### Bounding boxes with keypoints
==============================
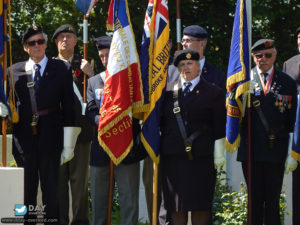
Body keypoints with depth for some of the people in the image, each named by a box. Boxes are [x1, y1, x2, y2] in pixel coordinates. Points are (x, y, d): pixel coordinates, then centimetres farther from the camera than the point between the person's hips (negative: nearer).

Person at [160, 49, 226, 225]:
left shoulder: (213, 92, 5)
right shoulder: (169, 90, 11)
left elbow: (220, 125, 3)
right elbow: (162, 122, 14)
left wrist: (219, 151, -4)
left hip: (201, 157, -2)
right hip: (173, 155, 2)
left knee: (200, 205, 0)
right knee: (176, 204, 2)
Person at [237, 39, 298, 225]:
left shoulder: (287, 82, 7)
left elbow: (293, 121, 6)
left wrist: (292, 154, 0)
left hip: (277, 151, 0)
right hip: (251, 150, 0)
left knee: (273, 201, 1)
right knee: (255, 200, 5)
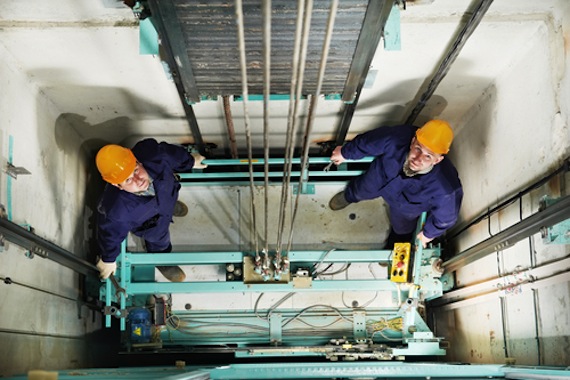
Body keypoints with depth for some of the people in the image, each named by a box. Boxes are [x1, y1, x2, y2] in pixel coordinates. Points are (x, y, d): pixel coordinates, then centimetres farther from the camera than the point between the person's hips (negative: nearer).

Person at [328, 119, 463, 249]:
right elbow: (369, 141, -23)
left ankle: (394, 249, 69)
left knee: (401, 229, 31)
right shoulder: (396, 139, -46)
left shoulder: (444, 187, -48)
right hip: (379, 177, 1)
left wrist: (429, 233, -4)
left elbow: (446, 215, -25)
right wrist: (345, 153, -3)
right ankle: (349, 196, 73)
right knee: (361, 190, 34)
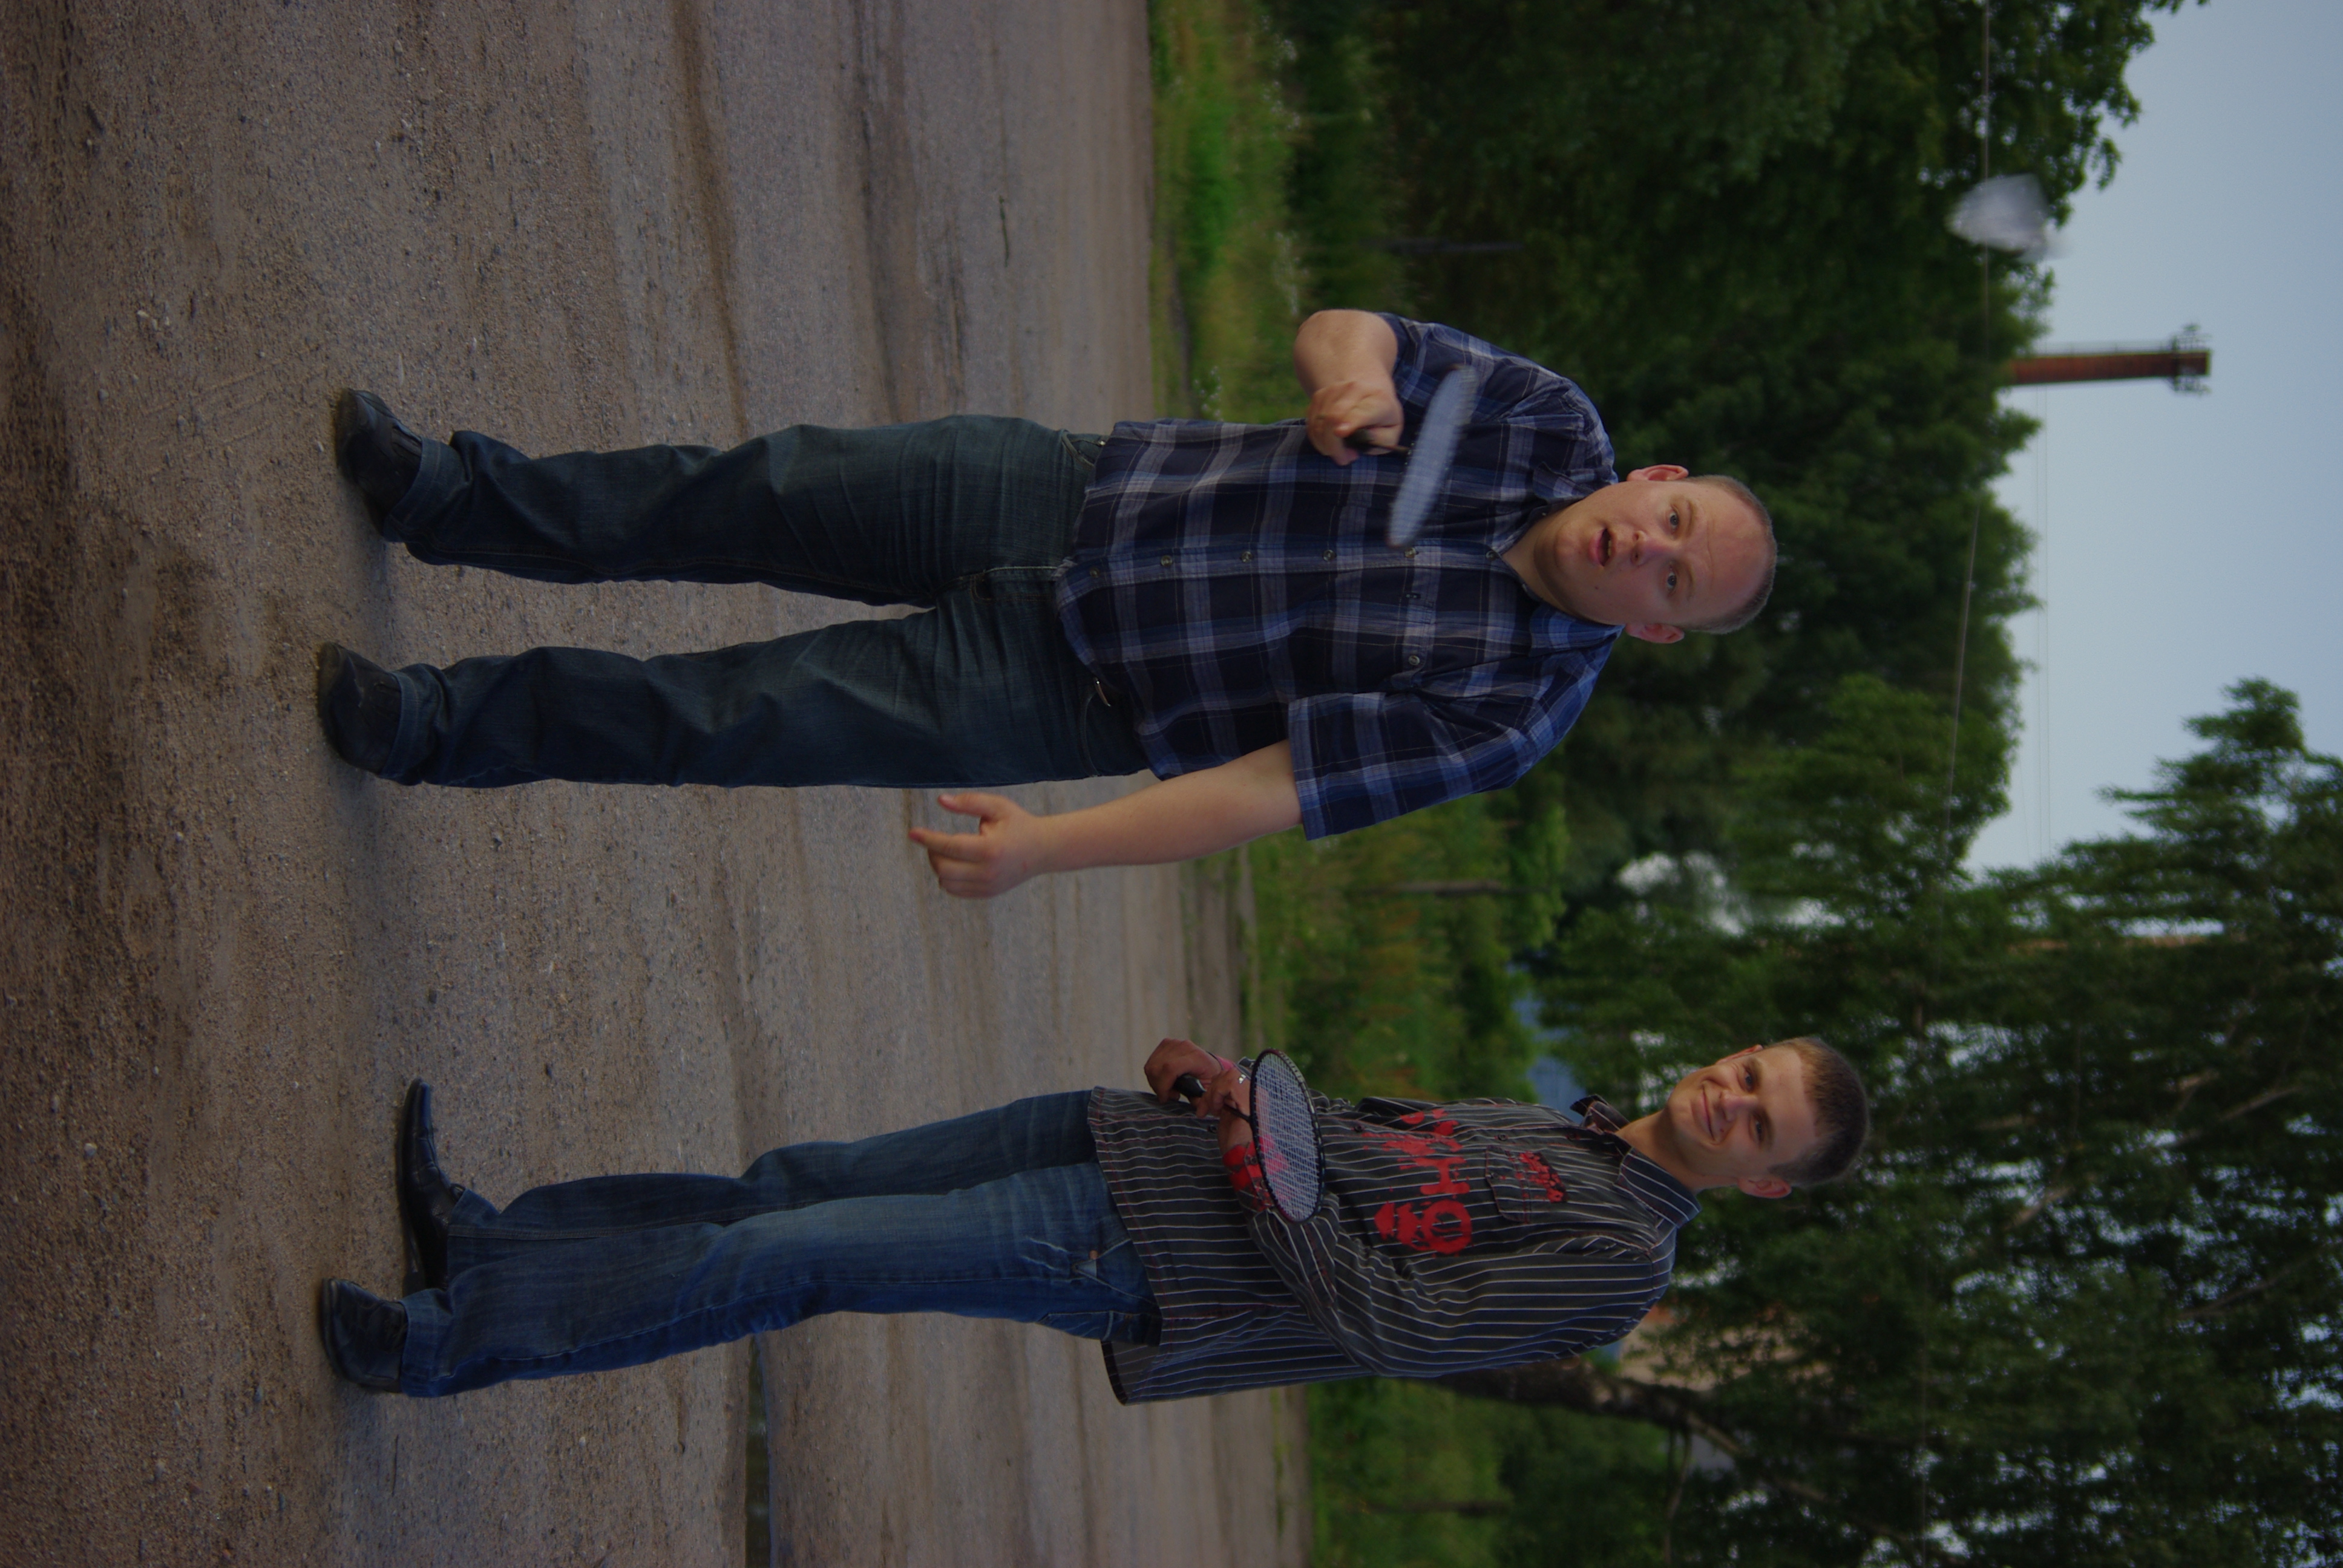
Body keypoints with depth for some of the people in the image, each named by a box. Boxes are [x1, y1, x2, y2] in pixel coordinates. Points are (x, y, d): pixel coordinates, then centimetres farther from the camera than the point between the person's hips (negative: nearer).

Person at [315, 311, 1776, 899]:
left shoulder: (1507, 707, -20)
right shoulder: (1557, 428, -9)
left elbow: (1280, 788, -22)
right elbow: (1334, 329, -3)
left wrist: (1051, 847, -24)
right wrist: (1354, 375, -28)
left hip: (1066, 696, -4)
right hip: (1072, 489, 4)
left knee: (737, 718, -6)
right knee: (762, 491, 2)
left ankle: (452, 727, 13)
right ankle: (454, 498, 22)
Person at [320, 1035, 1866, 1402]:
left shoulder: (1615, 1256, -13)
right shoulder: (1554, 1130, 14)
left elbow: (1386, 1320, -18)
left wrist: (1262, 1167, -15)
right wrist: (1233, 1080, 8)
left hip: (1125, 1264, -8)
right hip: (1130, 1142, 8)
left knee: (787, 1260, -11)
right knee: (802, 1184, 6)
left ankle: (454, 1339, 0)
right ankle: (492, 1239, 18)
==============================
Copy everything in the data from the line containing "left hip: (1125, 1264, -8)" down to the end, swapping "ankle" for "heel" and leaving all else the same.

left hip: (1125, 1264, -8)
right hip: (1130, 1142, 8)
left knee: (787, 1260, -11)
right knee: (802, 1184, 6)
left heel: (454, 1339, 0)
right heel: (492, 1239, 18)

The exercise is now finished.